I don’t know. Certainly it suffered from being oversold too soon. Memories of early video conferencing melt-downs still linger, though the reality today is much better (services such as Zoom or WebEx function well, and increasingly, even at home, people finally have the bandwidth to make full use of them).
Nor did it help that video conferencing was always promoted as a cheap alternative to physical travel. Business travel entails a large component of ‘costly signalling’, whereby your commitment to a project is conveyed by the pain and cost you incur in maintaining it. (‘If I didn’t think this was important, would I have got up at 5 a.m. to fly to Frankfurt to see you?’) Without the symbolic cost and pain of meeting face to face, anything online receives less attention.

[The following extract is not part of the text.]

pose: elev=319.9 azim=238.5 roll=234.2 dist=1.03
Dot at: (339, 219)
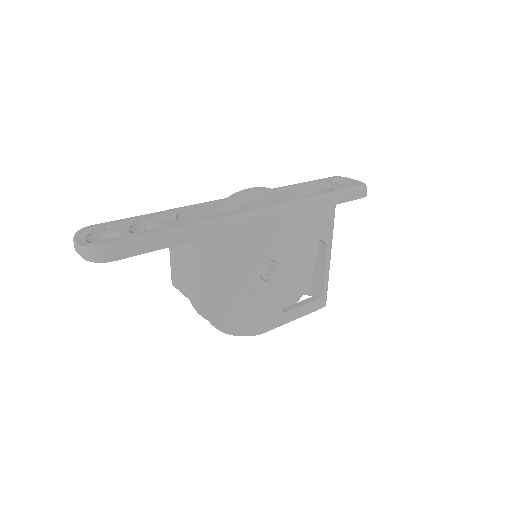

My colleague Stephen Fraser suggests that this instinct — to signal that one’s presence at any meeting has come at a high personal cost — drives people on telephone conference calls to act in bizarrely antisocial ways. You can’t call in punctually from a quiet room — that would make it seem easy. So to convey the impression that attendance involves significant sacrifice of diary-time, people dial into conference calls ten minutes late from wholly inappropriate and noisy locations: an airport departure gate, perhaps, or a missile testing ground.